POTS being more common in the long Covid group is pretty unexpected. I wonder what could explain this?

Maybe Covid is causing POTS at a higher rate than other viruses for some reason. Anecodotally, I hear of a lot of long haulers with POTS or POTS-like symptoms.
 
There is a clear trend I can see in Long Covid of POTS being especially severe initially and improving over time for most, so this is not surprising. Now if only someone could learn something out of this, what changes over time instead of the usual single-points-in-time.
 
POTS being more common in the long Covid group is pretty unexpected. I wonder what could explain this?

I'm not sure this is important. POTS is (somewhat arbitrarily) defined in adults as a sustained elevation of heart rate with orthostatic challenge of 30 bpm or more. Historically this was something objectively measurable to correlate with the patients' subjective symptoms of orthorstatic intolerance (dizziness, nausea, fainting etc). More recently this group has used Doppler ultrasound to show that the key cardiovascular finding is reduced cerebral blood flow — present in all POTS and the majority of ME and LC. They showed that this reduction in cerebral blood flow can be present in some even without significant HR and BP changes.

Additionally, there is a sex difference in the cardiovascular system: females are more likely to compensate against gravity via tachycardia, males by increased stroke volume and peripheral resistance. I think much of this is due to body size, with the extreme end of this being babies and small children (either sex) who can't increase stroke volume so push their heart rates very high when sick.

In this paper, they say:

A sustained increase of at least 30 beats per minute within 10 min of standing, without a significant decrease in blood pressure, was defined as POTS.

Although more patients with POTS were present in the long-haul COVID patients compared to both ME/CFS patients groups, the heart rates during the upright phase of the tilt test were not significantly different.

Mean/SDs from their table 2.

upload_2022-10-18_17-30-38.jpeg

Group 1 (LC) had a mean +34 HR delta. Group 2 (EBV-ME) had a mean +26 HR delta. Group 3 (insidious-ME) were +30.

So maybe no meaningful difference here.
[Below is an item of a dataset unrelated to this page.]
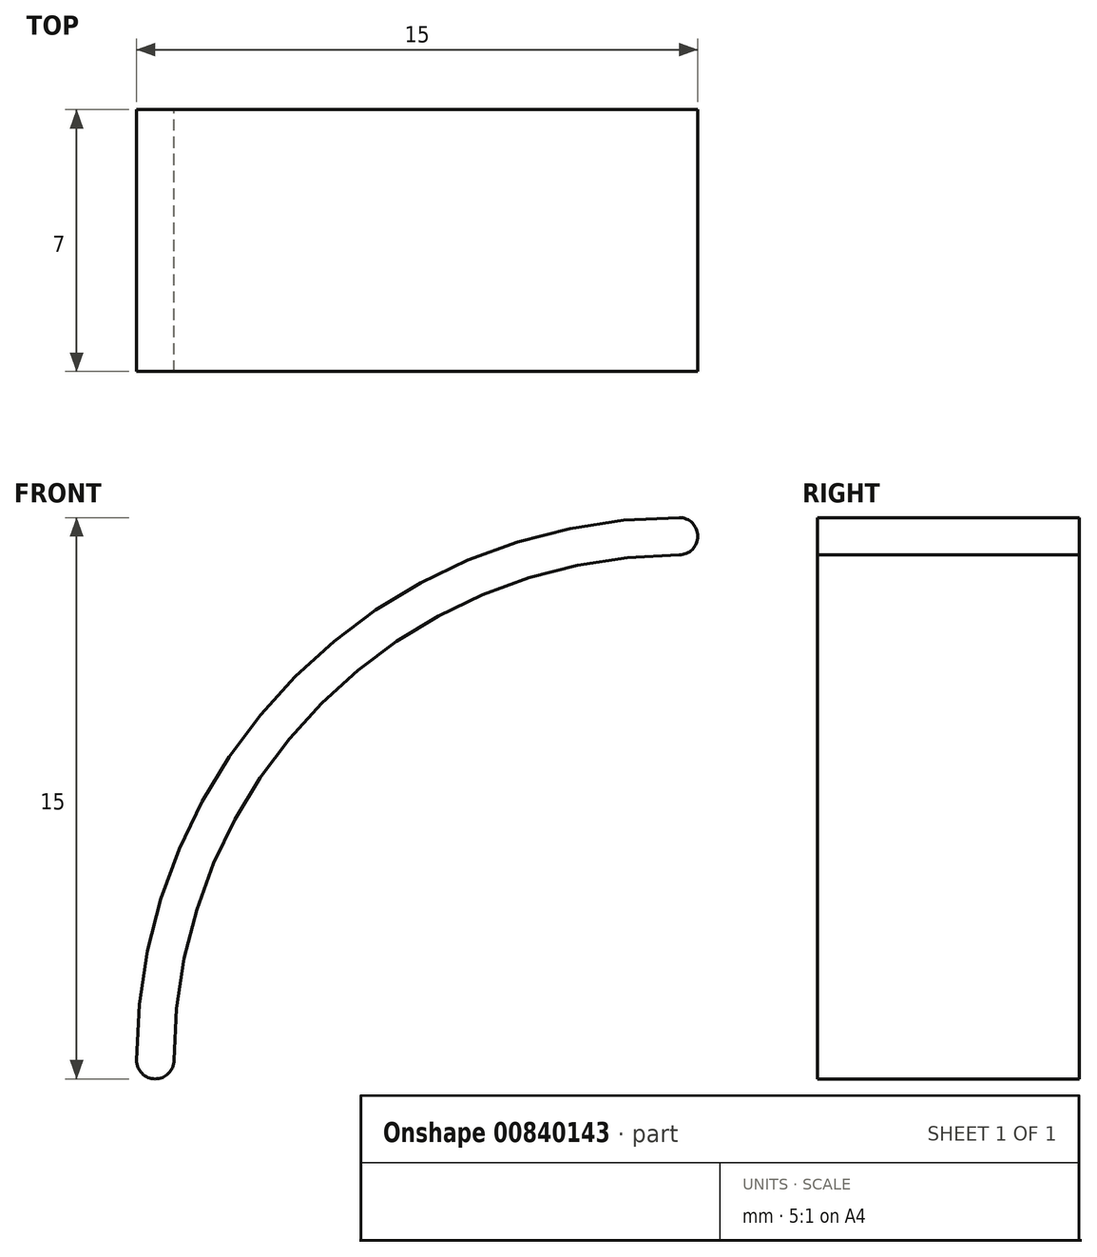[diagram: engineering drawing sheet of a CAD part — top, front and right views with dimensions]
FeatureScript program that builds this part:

If there is a genuine difference (and to @rvallee's point) then maybe an explanation for LC being more "POTSy" relates to the associated vasculopathy and endothelial dysfunction, making vascular compensations harder to achieve and so relying on increased heart rate to boost cardiac output?

The LC patients were all <2 years duration, but the MEs were over 10 years longer, so some cardiovascular compensations may have developed.